• _WORK INSTRUCTION_
Go through each line of the records below and count those with the word "November". Give only the count.

[SOURCE DATA — start]

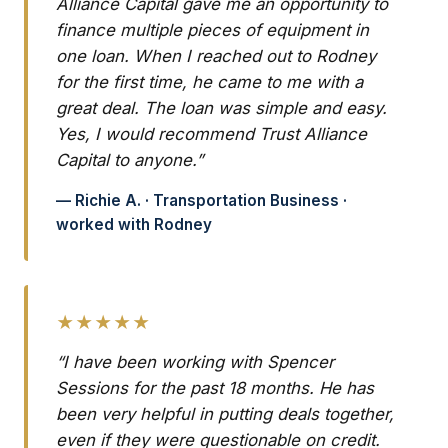
Alliance Capital gave me an opportunity to
finance multiple pieces of equipment in
one loan. When I reached out to Rodney
for the first time, he came to me with a
great deal. The loan was simple and easy.
Yes, I would recommend Trust Alliance
Capital to anyone.”
— Richie A. · Transportation Business ·
worked with Rodney
★★★★★
“I have been working with Spencer
Sessions for the past 18 months. He has
been very helpful in putting deals together,
even if they were questionable on credit.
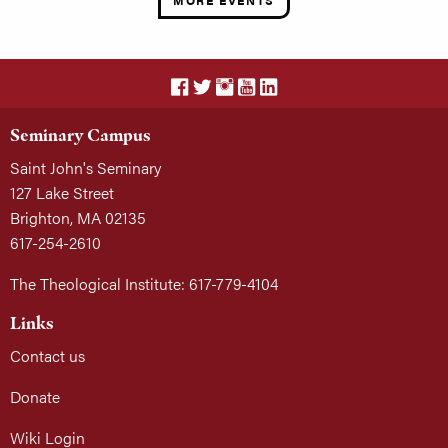
MORE EVENTS
Seminary Campus
Saint John's Seminary
127 Lake Street
Brighton, MA 02135
617-254-2610
The Theological Institute: 617-779-4104
Links
Contact us
Donate
Wiki Login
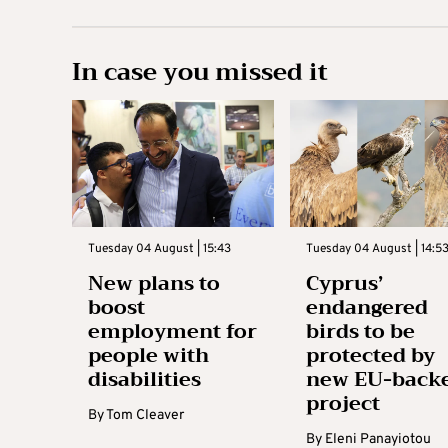
In case you missed it
Tuesday 04 August | 15:43
Tuesday 04 August | 14:5
New plans to
Cyprus’
boost
endangered
employment for
birds to be
people with
protected by
disabilities
new EU-back
project
By
Tom Cleaver
By
Eleni Panayiotou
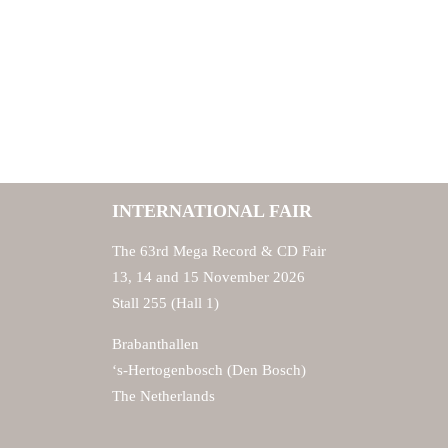
INTERNATIONAL FAIR
The 63rd Mega Record & CD Fair
13, 14 and 15 November 2026
Stall 255 (Hall 1)
Brabanthallen
‘s-Hertogenbosch (Den Bosch)
The Netherlands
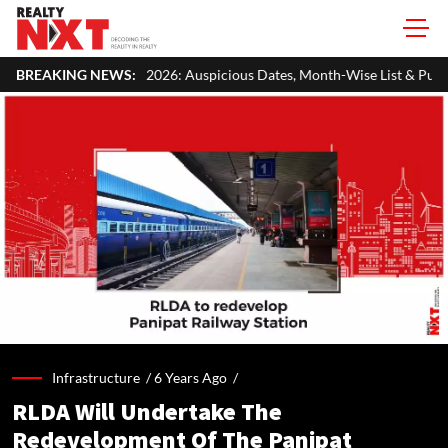
026: Auspicious Dates, Month-Wise List & Puja Guide
BREAKING NEWS:
Hariyali 
Infrastructure /
6 Years Ago
/
RLDA Will Undertake The
Redevelopment Of The Panipat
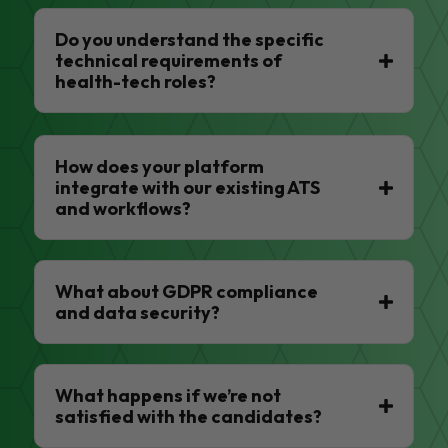
Do you understand the specific
technical requirements of
health-tech roles?
How does your platform
integrate with our existing ATS
and workflows?
What about GDPR compliance
and data security?
What happens if we’re not
satisfied with the candidates?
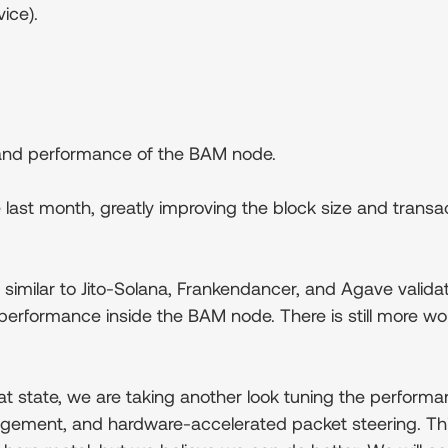
ice).
y and performance of the BAM node.
the last month, greatly improving the block size and tr
imilar to Jito-Solana, Frankendancer, and Agave validato
performance inside the BAM node. There is still more w
at state, we are taking another look tuning the perform
agement, and hardware-accelerated packet steering. Th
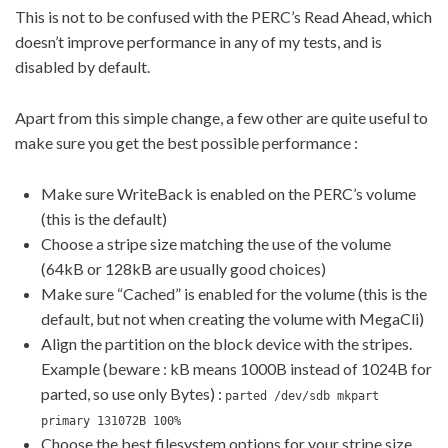
This is not to be confused with the PERC’s Read Ahead, which
doesn’t improve performance in any of my tests, and is
disabled by default.
Apart from this simple change, a few other are quite useful to
make sure you get the best possible performance :
Make sure WriteBack is enabled on the PERC’s volume
(this is the default)
Choose a stripe size matching the use of the volume
(64kB or 128kB are usually good choices)
Make sure “Cached” is enabled for the volume (this is the
default, but not when creating the volume with MegaCli)
Align the partition on the block device with the stripes.
Example (beware : kB means 1000B instead of 1024B for
parted, so use only Bytes) :
parted /dev/sdb mkpart
primary 131072B 100%
Choose the best filesystem options for your stripe size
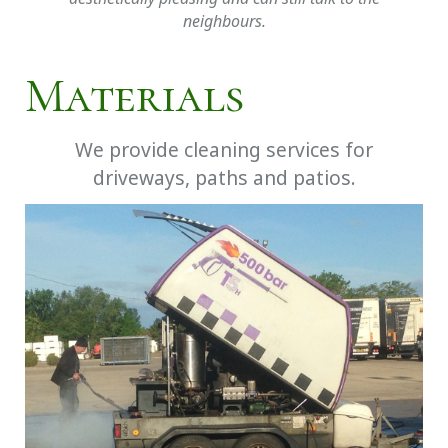
neighbours.
Materials
We provide cleaning services for
driveways, paths and patios.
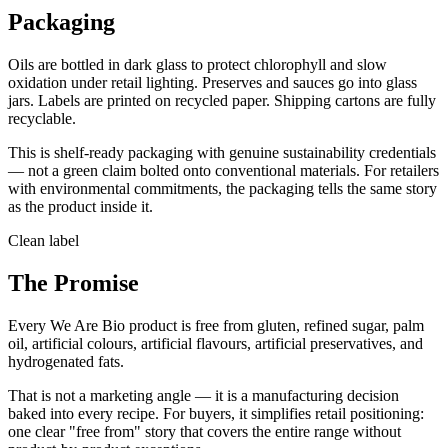
Packaging
Oils are bottled in dark glass to protect chlorophyll and slow
oxidation under retail lighting. Preserves and sauces go into glass
jars. Labels are printed on recycled paper. Shipping cartons are fully
recyclable.
This is shelf-ready packaging with genuine sustainability credentials
— not a green claim bolted onto conventional materials. For retailers
with environmental commitments, the packaging tells the same story
as the product inside it.
Clean label
The Promise
Every We Are Bio product is free from gluten, refined sugar, palm
oil, artificial colours, artificial flavours, artificial preservatives, and
hydrogenated fats.
That is not a marketing angle — it is a manufacturing decision
baked into every recipe. For buyers, it simplifies retail positioning:
one clear "free from" story that covers the entire range without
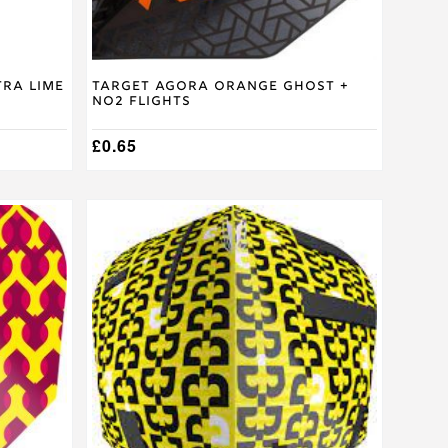
tra Lime
Target Agora Orange Ghost +
No2 Flights
£
0.65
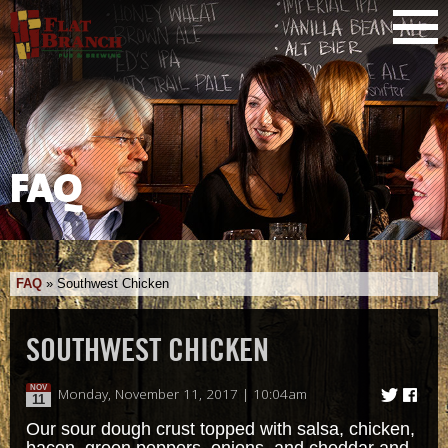
FAQ
FAQ
»
Southwest Chicken
SOUTHWEST CHICKEN
NOV
Monday, November 11, 2017 | 10:04am
11
Our sour dough crust topped with salsa, chicken,
bacon, green peppers, onions, and cheddar and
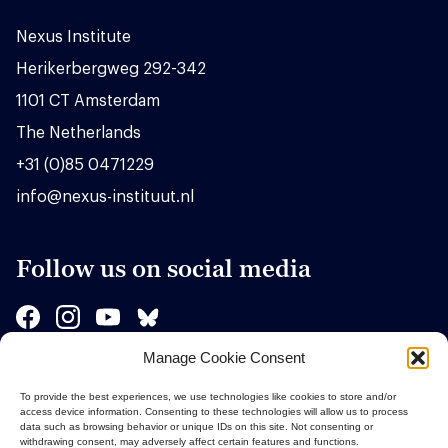
Nexus Institute
Herikerbergweg 292-342
1101 CT Amsterdam
The Netherlands
+31 (0)85 0471229
info@nexus-instituut.nl
Follow us on social media
Manage Cookie Consent
Sponsors
To provide the best experiences, we use technologies like cookies to store and/or
access device information. Consenting to these technologies will allow us to process
data such as browsing behavior or unique IDs on this site. Not consenting or
withdrawing consent, may adversely affect certain features and functions.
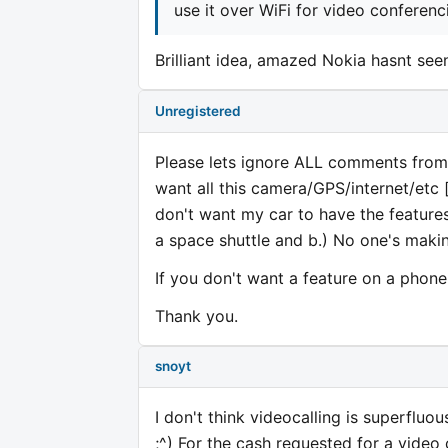
use it over WiFi for video conferenc
Brilliant idea, amazed Nokia hasnt seen
Unregistered
Please lets ignore ALL comments from 
want all this camera/GPS/internet/etc [d
don't want my car to have the features
a space shuttle and b.) No one's maki
If you don't want a feature on a ph
Thank you.
snoyt
I don't think videocalling is superfluo
;^) For the cash requested for a video 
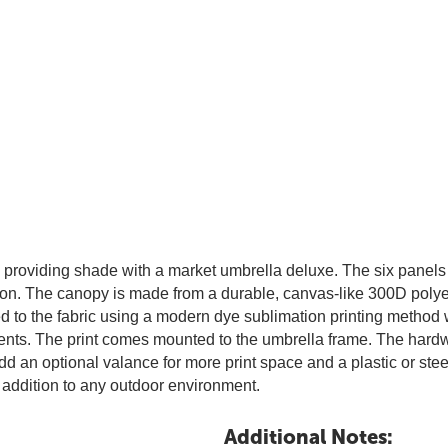
providing shade with a market umbrella deluxe. The six panels 
tion. The canopy is made from a durable, canvas-like 300D polye
 to the fabric using a modern dye sublimation printing method whe
ments. The print comes mounted to the umbrella frame. The hardwa
 an optional valance for more print space and a plastic or steel
 addition to any outdoor environment.
Additional Notes:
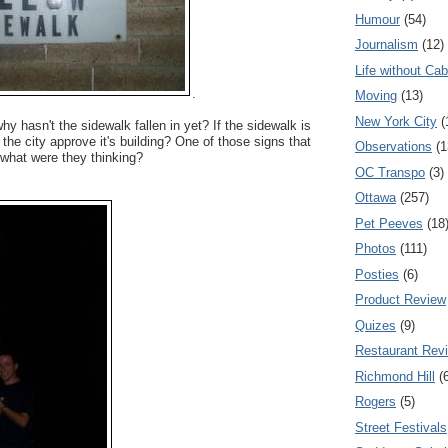
Humour
(54)
Journalism
(12)
Life without Cab
.
Moving
(13)
New York City
(
y hasn't the sidewalk fallen in yet? If the sidewalk is
the city approve it's building? One of those signs that
Observations
(1
hat were they thinking?
OC Transpo
(3)
Ottawa
(257)
Pet Peeves
(18
Photos
(111)
Posties
(6)
Product Review
Quizes
(9)
Restaurant Rev
Richmond Hill
(
Rogers
(5)
Street Festivals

[SOURCE DATA — finish]

• _ANSWER FOR THE TASK_
2